**Directive:** Copy out the material below, changing every "locality" to "place" and leaving everything else as it is.

**Data provided:**
══════════════════════════════

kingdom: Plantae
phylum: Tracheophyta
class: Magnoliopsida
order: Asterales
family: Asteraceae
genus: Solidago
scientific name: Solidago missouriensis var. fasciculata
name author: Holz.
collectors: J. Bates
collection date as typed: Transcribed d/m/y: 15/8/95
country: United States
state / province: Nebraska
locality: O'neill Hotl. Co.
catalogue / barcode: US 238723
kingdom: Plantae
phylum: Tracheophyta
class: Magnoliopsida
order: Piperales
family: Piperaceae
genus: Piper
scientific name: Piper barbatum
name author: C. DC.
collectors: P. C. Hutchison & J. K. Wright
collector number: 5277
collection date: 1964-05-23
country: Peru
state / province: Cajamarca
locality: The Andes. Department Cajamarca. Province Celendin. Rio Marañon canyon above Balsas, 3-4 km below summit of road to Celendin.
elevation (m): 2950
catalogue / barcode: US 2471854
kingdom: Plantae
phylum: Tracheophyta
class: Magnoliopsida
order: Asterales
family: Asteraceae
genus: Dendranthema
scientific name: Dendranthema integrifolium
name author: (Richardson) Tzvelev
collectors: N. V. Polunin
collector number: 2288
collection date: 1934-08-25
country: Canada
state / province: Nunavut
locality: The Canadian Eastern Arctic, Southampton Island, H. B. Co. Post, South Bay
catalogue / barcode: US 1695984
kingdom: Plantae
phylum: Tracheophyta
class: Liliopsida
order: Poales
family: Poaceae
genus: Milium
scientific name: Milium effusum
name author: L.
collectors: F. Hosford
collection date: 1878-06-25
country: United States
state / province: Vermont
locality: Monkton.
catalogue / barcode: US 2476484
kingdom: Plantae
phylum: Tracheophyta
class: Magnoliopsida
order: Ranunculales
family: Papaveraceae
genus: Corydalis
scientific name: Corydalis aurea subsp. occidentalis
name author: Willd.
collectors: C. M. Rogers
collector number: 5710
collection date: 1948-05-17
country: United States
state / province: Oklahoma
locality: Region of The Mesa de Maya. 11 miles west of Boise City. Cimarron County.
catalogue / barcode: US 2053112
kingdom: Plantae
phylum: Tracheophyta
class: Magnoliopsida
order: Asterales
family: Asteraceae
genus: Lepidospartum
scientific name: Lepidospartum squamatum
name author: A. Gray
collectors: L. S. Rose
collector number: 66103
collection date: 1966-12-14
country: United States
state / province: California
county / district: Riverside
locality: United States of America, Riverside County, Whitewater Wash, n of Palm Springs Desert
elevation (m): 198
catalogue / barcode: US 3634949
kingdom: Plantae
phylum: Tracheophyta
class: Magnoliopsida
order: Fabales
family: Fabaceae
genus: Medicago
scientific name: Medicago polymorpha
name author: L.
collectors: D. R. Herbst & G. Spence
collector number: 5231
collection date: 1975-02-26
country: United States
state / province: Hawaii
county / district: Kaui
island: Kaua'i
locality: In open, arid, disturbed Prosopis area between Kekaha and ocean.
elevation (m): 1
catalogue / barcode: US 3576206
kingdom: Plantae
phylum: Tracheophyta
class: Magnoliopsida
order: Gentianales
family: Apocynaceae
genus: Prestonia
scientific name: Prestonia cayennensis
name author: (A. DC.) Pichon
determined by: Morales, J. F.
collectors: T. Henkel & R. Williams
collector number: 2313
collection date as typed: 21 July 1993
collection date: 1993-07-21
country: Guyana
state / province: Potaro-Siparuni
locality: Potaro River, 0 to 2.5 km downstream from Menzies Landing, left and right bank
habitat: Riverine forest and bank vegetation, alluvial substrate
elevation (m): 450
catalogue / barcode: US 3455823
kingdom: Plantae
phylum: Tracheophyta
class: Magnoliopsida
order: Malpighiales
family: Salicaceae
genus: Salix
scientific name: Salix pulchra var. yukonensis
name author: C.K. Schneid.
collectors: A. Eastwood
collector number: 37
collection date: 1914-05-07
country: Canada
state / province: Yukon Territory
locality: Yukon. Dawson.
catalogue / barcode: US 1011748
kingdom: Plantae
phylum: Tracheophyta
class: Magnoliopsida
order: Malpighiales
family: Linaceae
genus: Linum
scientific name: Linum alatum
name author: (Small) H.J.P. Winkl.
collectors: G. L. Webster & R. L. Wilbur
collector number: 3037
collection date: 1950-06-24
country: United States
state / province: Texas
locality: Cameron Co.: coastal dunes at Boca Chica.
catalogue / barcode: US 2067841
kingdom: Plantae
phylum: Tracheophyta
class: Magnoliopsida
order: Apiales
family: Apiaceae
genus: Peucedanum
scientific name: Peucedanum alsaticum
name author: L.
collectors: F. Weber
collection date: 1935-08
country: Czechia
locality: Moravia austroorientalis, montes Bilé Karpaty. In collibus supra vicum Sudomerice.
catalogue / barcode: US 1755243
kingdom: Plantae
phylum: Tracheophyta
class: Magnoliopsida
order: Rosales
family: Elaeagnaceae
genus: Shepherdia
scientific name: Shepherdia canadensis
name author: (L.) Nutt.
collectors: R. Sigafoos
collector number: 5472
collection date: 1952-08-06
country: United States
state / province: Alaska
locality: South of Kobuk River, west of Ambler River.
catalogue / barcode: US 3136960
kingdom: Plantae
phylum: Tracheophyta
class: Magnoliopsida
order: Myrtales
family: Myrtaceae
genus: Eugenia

══════════════════════════════

**The output:**
kingdom: Plantae
phylum: Tracheophyta
class: Magnoliopsida
order: Asterales
family: Asteraceae
genus: Solidago
scientific name: Solidago missouriensis var. fasciculata
name author: Holz.
collectors: J. Bates
collection date as typed: Transcribed d/m/y: 15/8/95
country: United States
state / province: Nebraska
place: O'neill Hotl. Co.
catalogue / barcode: US 238723
kingdom: Plantae
phylum: Tracheophyta
class: Magnoliopsida
order: Piperales
family: Piperaceae
genus: Piper
scientific name: Piper barbatum
name author: C. DC.
collectors: P. C. Hutchison & J. K. Wright
collector number: 5277
collection date: 1964-05-23
country: Peru
state / province: Cajamarca
place: The Andes. Department Cajamarca. Province Celendin. Rio Marañon canyon above Balsas, 3-4 km below summit of road to Celendin.
elevation (m): 2950
catalogue / barcode: US 2471854
kingdom: Plantae
phylum: Tracheophyta
class: Magnoliopsida
order: Asterales
family: Asteraceae
genus: Dendranthema
scientific name: Dendranthema integrifolium
name author: (Richardson) Tzvelev
collectors: N. V. Polunin
collector number: 2288
collection date: 1934-08-25
country: Canada
state / province: Nunavut
place: The Canadian Eastern Arctic, Southampton Island, H. B. Co. Post, South Bay
catalogue / barcode: US 1695984
kingdom: Plantae
phylum: Tracheophyta
class: Liliopsida
order: Poales
family: Poaceae
genus: Milium
scientific name: Milium effusum
name author: L.
collectors: F. Hosford
collection date: 1878-06-25
country: United States
state / province: Vermont
place: Monkton.
catalogue / barcode: US 2476484
kingdom: Plantae
phylum: Tracheophyta
class: Magnoliopsida
order: Ranunculales
family: Papaveraceae
genus: Corydalis
scientific name: Corydalis aurea subsp. occidentalis
name author: Willd.
collectors: C. M. Rogers
collector number: 5710
collection date: 1948-05-17
country: United States
state / province: Oklahoma
place: Region of The Mesa de Maya. 11 miles west of Boise City. Cimarron County.
catalogue / barcode: US 2053112
kingdom: Plantae
phylum: Tracheophyta
class: Magnoliopsida
order: Asterales
family: Asteraceae
genus: Lepidospartum
scientific name: Lepidospartum squamatum
name author: A. Gray
collectors: L. S. Rose
collector number: 66103
collection date: 1966-12-14
country: United States
state / province: California
county / district: Riverside
place: United States of America, Riverside County, Whitewater Wash, n of Palm Springs Desert
elevation (m): 198
catalogue / barcode: US 3634949
kingdom: Plantae
phylum: Tracheophyta
class: Magnoliopsida
order: Fabales
family: Fabaceae
genus: Medicago
scientific name: Medicago polymorpha
name author: L.
collectors: D. R. Herbst & G. Spence
collector number: 5231
collection date: 1975-02-26
country: United States
state / province: Hawaii
county / district: Kaui
island: Kaua'i
place: In open, arid, disturbed Prosopis area between Kekaha and ocean.
elevation (m): 1
catalogue / barcode: US 3576206
kingdom: Plantae
phylum: Tracheophyta
class: Magnoliopsida
order: Gentianales
family: Apocynaceae
genus: Prestonia
scientific name: Prestonia cayennensis
name author: (A. DC.) Pichon
determined by: Morales, J. F.
collectors: T. Henkel & R. Williams
collector number: 2313
collection date as typed: 21 July 1993
collection date: 1993-07-21
country: Guyana
state / province: Potaro-Siparuni
place: Potaro River, 0 to 2.5 km downstream from Menzies Landing, left and right bank
habitat: Riverine forest and bank vegetation, alluvial substrate
elevation (m): 450
catalogue / barcode: US 3455823
kingdom: Plantae
phylum: Tracheophyta
class: Magnoliopsida
order: Malpighiales
family: Salicaceae
genus: Salix
scientific name: Salix pulchra var. yukonensis
name author: C.K. Schneid.
collectors: A. Eastwood
collector number: 37
collection date: 1914-05-07
country: Canada
state / province: Yukon Territory
place: Yukon. Dawson.
catalogue / barcode: US 1011748
kingdom: Plantae
phylum: Tracheophyta
class: Magnoliopsida
order: Malpighiales
family: Linaceae
genus: Linum
scientific name: Linum alatum
name author: (Small) H.J.P. Winkl.
collectors: G. L. Webster & R. L. Wilbur
collector number: 3037
collection date: 1950-06-24
country: United States
state / province: Texas
place: Cameron Co.: coastal dunes at Boca Chica.
catalogue / barcode: US 2067841
kingdom: Plantae
phylum: Tracheophyta
class: Magnoliopsida
order: Apiales
family: Apiaceae
genus: Peucedanum
scientific name: Peucedanum alsaticum
name author: L.
collectors: F. Weber
collection date: 1935-08
country: Czechia
place: Moravia austroorientalis, montes Bilé Karpaty. In collibus supra vicum Sudomerice.
catalogue / barcode: US 1755243
kingdom: Plantae
phylum: Tracheophyta
class: Magnoliopsida
order: Rosales
family: Elaeagnaceae
genus: Shepherdia
scientific name: Shepherdia canadensis
name author: (L.) Nutt.
collectors: R. Sigafoos
collector number: 5472
collection date: 1952-08-06
country: United States
state / province: Alaska
place: South of Kobuk River, west of Ambler River.
catalogue / barcode: US 3136960
kingdom: Plantae
phylum: Tracheophyta
class: Magnoliopsida
order: Myrtales
family: Myrtaceae
genus: Eugenia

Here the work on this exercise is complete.